Abstract:

This thesis considers two topics in magnetism, the first involving classical spins and the second quantum spins. A theme running through this work is how geometric constraints and frustration can substantially influence the qualitative physics.

The first topic[1] is the magnetization process of spin ice. Spin ice in a magnetic field in the [111] crystallographic direction displays two magnetization plateaux, one at saturation and an intermediate one with finite entropy. We study the crossovers between the different regimes from the viewpoint of (entropically) interacting defects. We develop an analytical theory for the nearest-neighbor spin ice model, which covers most of the magnetization curve. We find that the entropy is non-monotonic, exhibiting a giant spike between the two plateaux. The intermediate plateau and crossover region are described by a two-dimensional monomer-dimer model with tunable fugacities. At low fields, we develop mean-field and renormalization group treatments for the extended "string" defects which restore three-dimensionality.

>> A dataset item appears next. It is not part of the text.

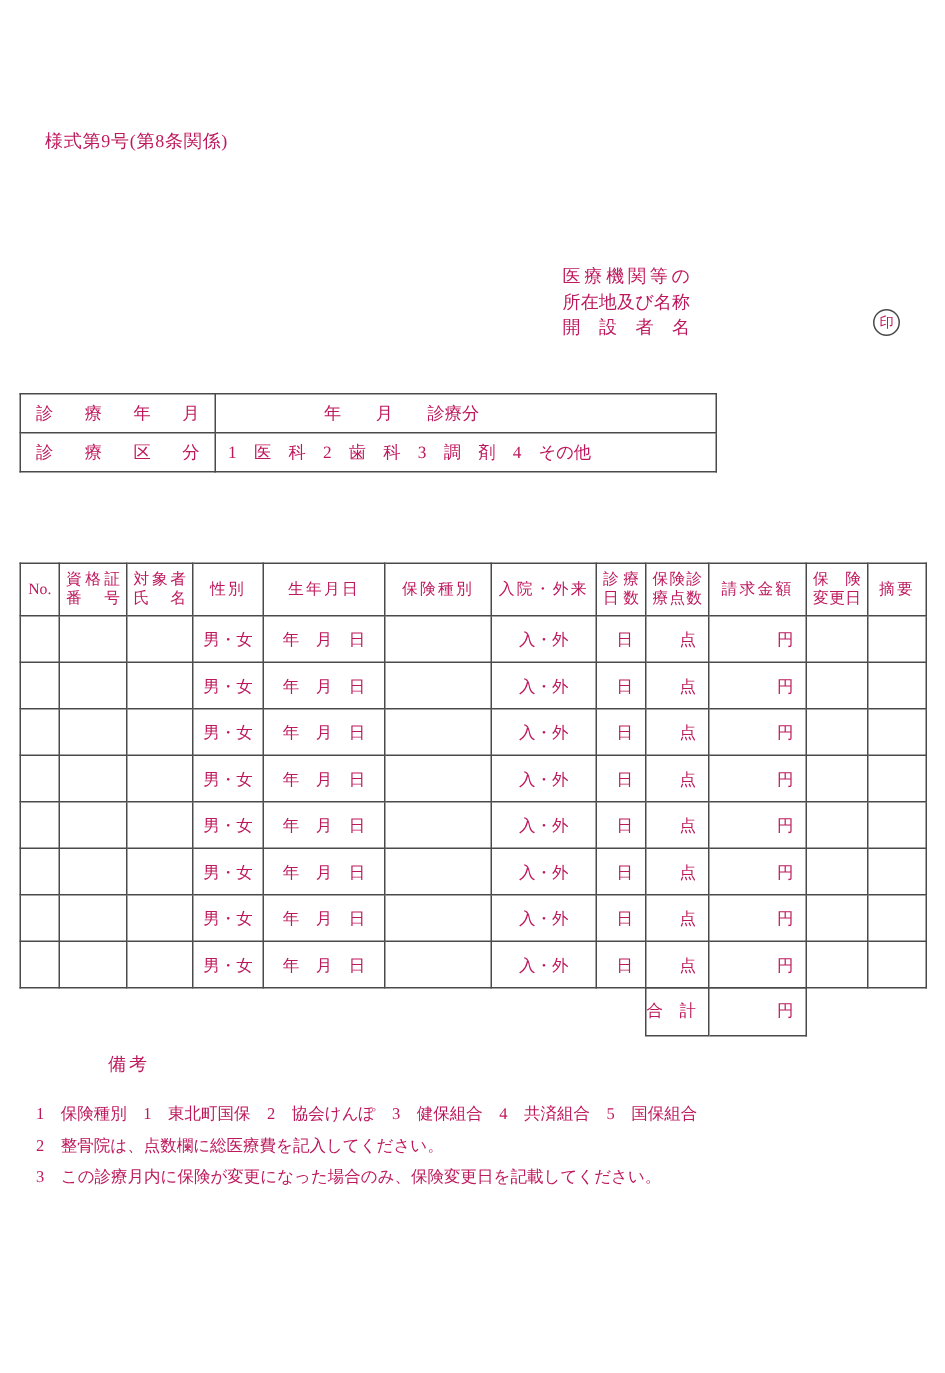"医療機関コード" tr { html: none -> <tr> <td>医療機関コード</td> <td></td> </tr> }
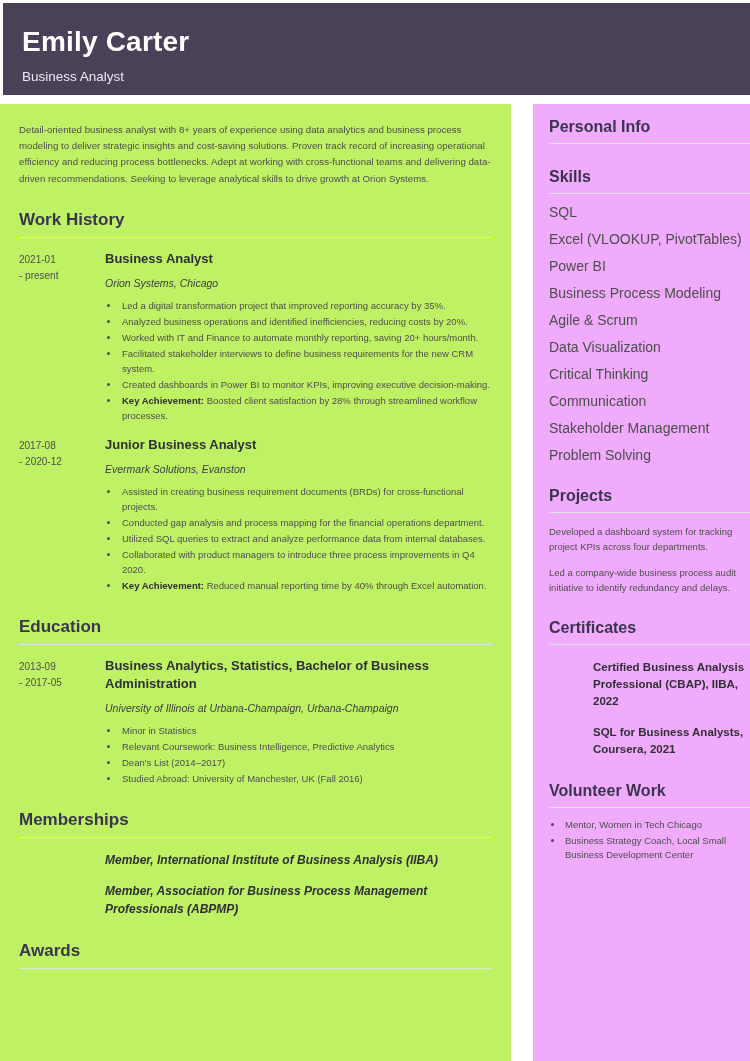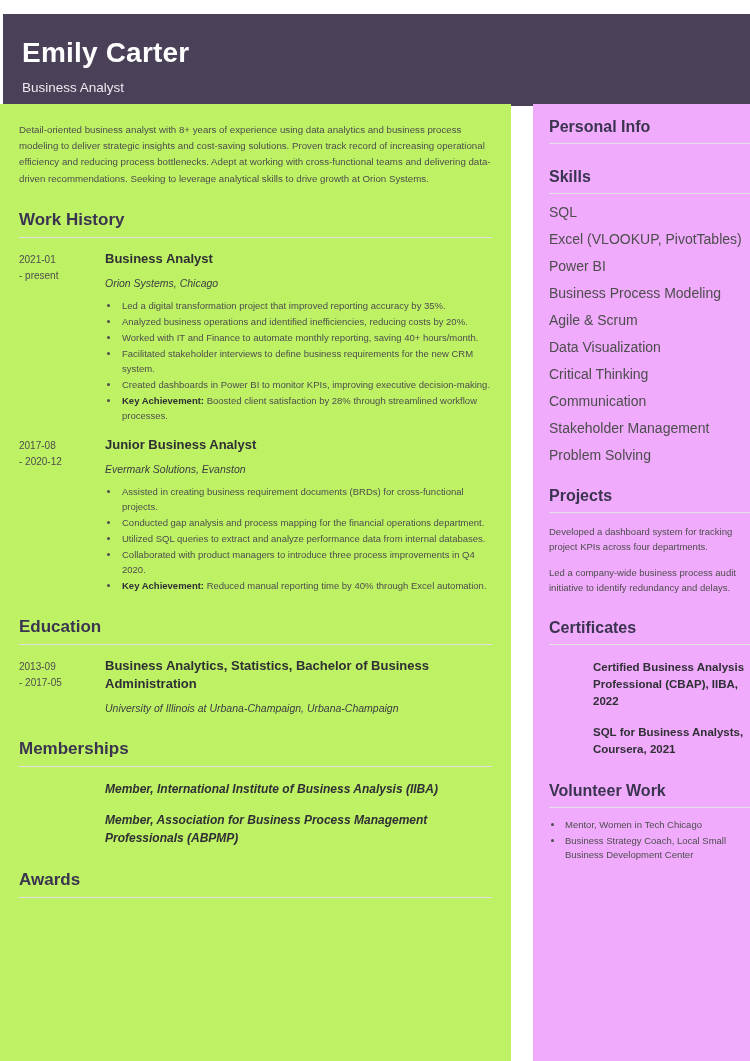"Emily Carter" .header-banner { top: 14px -> 3px }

The second topic[2] is the construction of a family of rotationally invariant, local. S=1/2 Klein Hamiltonians on various lattices that exhibit ground state manifolds spanned by nearest-neighbor valence bond states. We show that with selected perturbations such models can be driven into phases modeled by well understood quantum dimer models on the corresponding lattices. Specifically; we show that the perturbation procedure is arbitrarily well controlled by a new parameter which is the extent of decoration of a reference lattice. This strategy leads to Hamiltonians that exhibit (i)?Z2 RVB phases in two dimensions, (ii)?U (1) RVB phases with a gapless "photon" in three dimensions, and (iii)?a Cantor deconfined region in two dimensions. We also construct two models on the pyrochlore lattice, one model exhibiting a Z2 RVB phase and the other a U (1) RVB phase. This construction provides a proof of principle that topological phases can be realized in a local. SU(2)-invariant spin model.